━━━ TEXTO FORNECIDO ━━━

5.1 Respostas às perguntas da pesquisa
Este trabalho analisou quatro livros didáticos de Língua Portuguesa de Ensino Médio
indicados pelo PNLEM de 2005 e de 2009. Portanto esses livros, possivelmente, estão
presentes nas salas de aulas brasileiras e, assim, permanecerão durante os anos de 2009, 2010 e
2011, período de duração do PNLEM/2009. Tais obras foram selecionadas por serem as únicas a
dedicarem-se ao ensino dos gêneros notícia e/ ou reportagem, objetos de análise desse trabalho.
Ao analisarmos como se organizam os livros de Ensino Médio atuais, como forma de
contextualizar os capítulos a quais analisaríamos a fundo, constatamos que nessas obras o ensino
é estruturado de modo fragmentado, isto é, os capítulos dividem-se em três eixos principais: o
trabalho com a literatura, com elementos lingüísticos e com textos, seja enfatizando a leitura e/ou
a produção. Embora as teorias de ensino de língua materna, que fundamentam os PCN, sejam
voltadas a um ensino articulado entre literatura, reflexão lingüística, leitura e produção, isso ainda
não ocorre nesses livros didáticos atuais.
Quanto à estruturação interna dos capítulos, observamos que é organizada de modo
tradicional: texto, atividades de estudo e de produção de texto e ensino de tópicos gramaticais.

━━━ REGISTROS EXTRAÍDOS ━━━

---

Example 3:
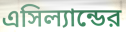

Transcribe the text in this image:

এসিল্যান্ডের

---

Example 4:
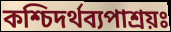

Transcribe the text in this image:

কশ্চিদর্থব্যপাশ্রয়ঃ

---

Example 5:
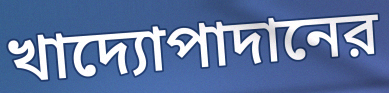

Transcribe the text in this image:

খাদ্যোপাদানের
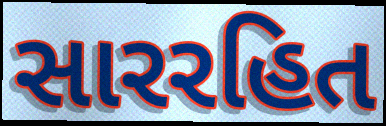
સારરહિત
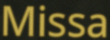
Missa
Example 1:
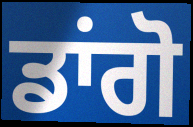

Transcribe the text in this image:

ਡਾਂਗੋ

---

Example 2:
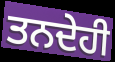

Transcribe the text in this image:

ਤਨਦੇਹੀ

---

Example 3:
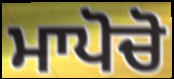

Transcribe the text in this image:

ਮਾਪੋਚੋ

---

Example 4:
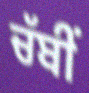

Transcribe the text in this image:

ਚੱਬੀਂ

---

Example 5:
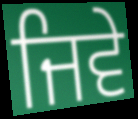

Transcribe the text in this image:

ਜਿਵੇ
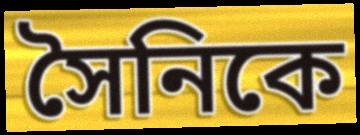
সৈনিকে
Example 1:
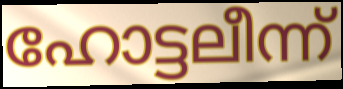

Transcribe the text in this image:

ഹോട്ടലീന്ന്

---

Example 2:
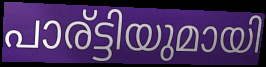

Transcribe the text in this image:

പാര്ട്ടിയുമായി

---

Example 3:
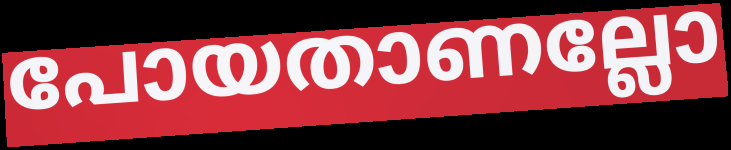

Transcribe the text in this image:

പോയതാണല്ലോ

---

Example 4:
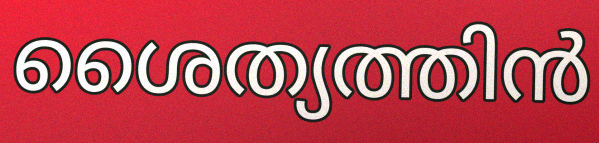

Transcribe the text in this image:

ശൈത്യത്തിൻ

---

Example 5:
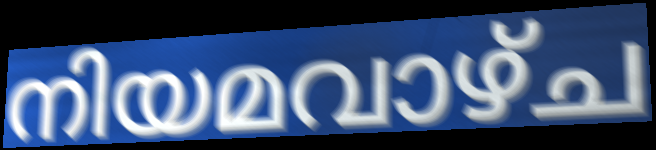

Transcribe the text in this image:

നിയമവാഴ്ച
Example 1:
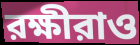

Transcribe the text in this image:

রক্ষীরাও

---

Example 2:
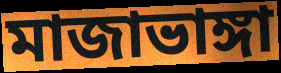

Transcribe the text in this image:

━━━

## INSTRUÇÃO A
Extraia todas as linhas dos registros, reproduzindo-as sem nenhuma alteração e deixando as imagens fora da resposta.
## INSTRUÇÃO B
Estenda o texto sobre os livros didáticos de Língua Portuguesa do Ensino Médio, continuando a partir da última frase apresentada.

## RESPOSTA DO EXERCÍCIO A
---

Example 3:

Transcribe the text in this image:

এসিল্যান্ডের

---

Example 4:

Transcribe the text in this image:

কশ্চিদর্থব্যপাশ্রয়ঃ

---

Example 5:

Transcribe the text in this image:

খাদ্যোপাদানের
સારરહિત
Missa
Example 1:

Transcribe the text in this image:

ਡਾਂਗੋ

---

Example 2:

Transcribe the text in this image:

ਤਨਦੇਹੀ

---

Example 3:

Transcribe the text in this image:

ਮਾਪੋਚੋ

---

Example 4:

Transcribe the text in this image:

ਚੱਬੀਂ

---

Example 5:

Transcribe the text in this image:

ਜਿਵੇ
সৈনিকে
Example 1:

Transcribe the text in this image:

ഹോട്ടലീന്ന്

---

Example 2:

Transcribe the text in this image:

പാര്ട്ടിയുമായി

---

Example 3:

Transcribe the text in this image:

പോയതാണല്ലോ

---

Example 4:

Transcribe the text in this image:

ശൈത്യത്തിൻ

---

Example 5:

Transcribe the text in this image:

നിയമവാഴ്ച
Example 1:

Transcribe the text in this image:

রক্ষীরাও

---

Example 2:

Transcribe the text in this image:

## RESPOSTA DO EXERCÍCIO B
Desse modo, mudam-se as teorias de ensino de língua e os autores de livros didáticos as adaptam
196
ao modelo já cristalizado, sendo abordados os gêneros das mais distintas esferas sociais da
mesma maneira, não se aproveitando as especificidades de cada gênero para se inovar o modo de
ensino.
Ao verificarmos quais são os gêneros textuais selecionados como objetos de ensino nessa
etapa da educação, constatamos que uma tendência a se trabalhar com certos gêneros como:
conto, poema, texto teatral, romance, notícia, entrevista e anúncio publicitário, os quais são
enfatizados nas obras analisadas. Os gêneros midiáticos foram os que mais veicularam os
capítulos destinados ao ensino de gêneros nos livros, seguidos pelos gêneros cristalizados no
ensino de língua, correspondentes à esfera literária.
Esta inclusão dos gêneros da mídia nos livros didáticos que se opera na atualidade é
conseqüência das prescrições oficiais da educação brasileira que permeiam o PNLEM, uma vez
que os livros buscam ser bem avaliados nesse programa para que sejam selecionados pelos
professores e adquiridos pelo governo. Assim, na produção desses recursos usados na sala de aula
imperam aspectos mercadológicos que também contribuem em sua constituição, os quais não
devem ser ignorados.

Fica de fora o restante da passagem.